The robots include: Omron’s crowd-pleasing table tennis playing machine; Laundroid, an elaborate device that folds laundry; Nao Next Gen, long used as a platform by researchers to study human-robot interaction and now on sale to the public. But one of the biggest draws is Sharp’s RoBoHoN, marketed as a “heart moving phone” in a “human shape” that wants to go everywhere with you and “share the same dreams.” The robot is about 19.5 centimeters and weighs about 390 g or just under a pound. After decades of a downward economic spiral and in the face of a sharply declining and rapidly aging population, the Japanese government has embraced the idea of a “robot revolution” as a means of jump starting the economy. The “cute” RoBoHon–who wants to “know you”– is perfectly posed to exploit the field of data collection, the backbone of some of the largest companies in the world, from Google to Facebook. The getting to “know you” means among other things tracking your consumption habits in order to feed them back to subscribing industries. The internet of things and robots—industry leaders promise–will stimulate consumption and take over jobs and thus keep the GDP rising even as the human population dwindles.

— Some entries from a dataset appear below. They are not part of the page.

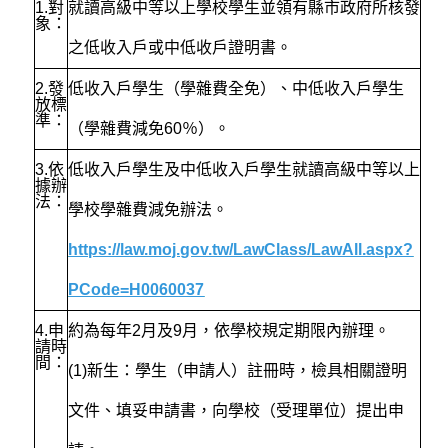
1.
對
就讀高級中等以上學校學生並領有縣市政府所核發
象：
之低收入戶或中低收戶證明書。
2.
發
低收入戶學生（學雜費全免）、中低收入戶學生
放標
準：
（學雜費減免60％）。
3.
依
低收入戶學生及中低收入戶學生就讀高級中等以上
據辦
法：
學校學雜費減免辦法。
https://law.moj.gov.tw/LawClass/LawAll.aspx?
PCode=H0060037
4.
申
約為每年2月及9月，依學校規定期限內辦理。
請時
間：
(1)新生：學生（申請人）註冊時，檢具相關證明
文件、填妥申請書，向學校（受理單位）提出申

When I think of the “future realities” dreamed of by today’s industries, I can’t help but imagine a growing population of robots and “smart” things becoming e-waste and clogging landfills and/or performing their duties in care facilities and homes long after all their owners have died.

Time out

In the keynote presentations at this conference there is a lot of talk of the “factory of the future” and “going forward”and turning ideas into “saleable goods” and being “connected all the time.” One speaker in a room packed with thousands of dark suits announces that he is happy about the future “because there is only profitability ahead of us.” The strangely inhuman corporate landscape of Makuhari, the product of eighties financial optimism, is outmatched—even if wearily–by this latest investment in the robot universe.

3 COMMENTS
  • Tatjana Takseva

    This is a fascinating and relevant counter-narrative to the almost ubiquitous perception that there are no consequences to dominant techno-utopian orientation of the society you are describing, as well as our own. On some fundamental level this is an issue of nomenclature and language. Even as I use it, I am aware that “techno-utopia” as a phrase suggests a dream-like, idealized world that seeks to remedy the ills of the current one, as it imagines it as “it should be” rather than “as it is.” However, the grim subtext is the opposite, since in this case the phrase actually refers to a capitalist-motivated drive for maximising profits while commodifying the human desire for love, family, acceptance, etc., reducing it to an image, a word, an ad, a lonely, voyeuristic spectacle… I am equally struck by your point that “[t]he getting to “know you” means among other things tracking your consumption habits in order to feed them back to subscribing industries.” This is another instance where the language of real human interaction is transferred onto technology and machines in the context of a marketplace, commodified logic that actually supplants the reality that it seeks to represent: the real “getting to know you,” in all its imperfect but fully human richness, beauty and messy complexity. We are forgetting what it means to be human….

    1. teresaheffernan1

      Thanks Tatjana…wonderfully said!